Negotiations aimed at freeing up global trade were in danger of running into the sand at the Mexican resort of Cancun yesterday as the world's richest and poorest countries dug their heels in over their respective positions on agriculture.

Officials from the UK, the European Union, the United States and the World Trade Organisation warned that time was running out to strike a meaningful deal ahead of tomorrow night's deadline when ministers from the 146 countries pack their bags.

"It is a hell of lot to resolve," said a senior British trade official. "It is hard to see this falling into place very easily over the weekend."

The talks were deadlocked over the heated issue of agriculture and demands by a new powerful coalition of poorer countries, the Group of 21 (G21) - which includes China, Brazil and India - calling on the US, EU and Japan to slash farm subsidies and open up their markets to competition.

The EU and US insisted they had already made generous offers and accused some of the developing countries of refusing to spell out what offers they would make in exchange.

The chairman of the WTO's agriculture negotiations, Singapore's Trade and Industry Minister, Brigadier General George Yeo, is expected to produce a new text on a farm deal today, which will leave 48 hours to wrap up a deal on agriculture, cutting industrial tariffs and opening up markets of rich and poor countries. "It clearly would appear to be very tight," said a UK farming official.

Margaret Beckett, the Secretary of State for Environment, Food and Rural Affairs, welcomed the emergence of the G21 as a voice for developing countries. "This is an important step forward but it is also crucially important that we very soon begin real negotiations. There is only limited time and we must do more than merely exchange positions," she said.

Franz Fischler, the EU's agriculture commissioner, said the G21 needed to show what trade obstacles within the developing world they were prepared to address. "We have shown flexibility, we are showing flexibility and we will show flexibility but there are limits," he said.

Pressure groups have praised the emergence of the G21 as a voice of developing countries and have urged them to stand firm, despite allegations of arm-twisting by the US and EU. But Digby Jones, head of the CBI who is part of the UK team, said: "If they think they can push the US to the wire they are playing with fire."

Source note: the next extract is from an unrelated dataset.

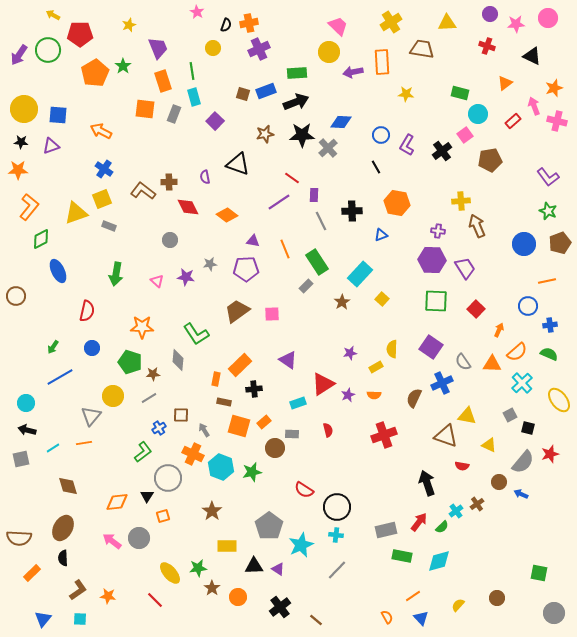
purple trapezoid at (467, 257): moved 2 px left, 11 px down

Christian Aid yesterday claimed to have secured a major concession from Patricia Hewitt, after it flew the British Trade and Industry Secretary to Honduras to visit rice farmers ahead of her arrival in Cancun.

After the visit she said: "We need to agree that a country like Honduras can take special measures to protect rice farmers so they can sell their rice."

Honduran farmers told her they were being forced to give up farming because of subsidised rice from the US.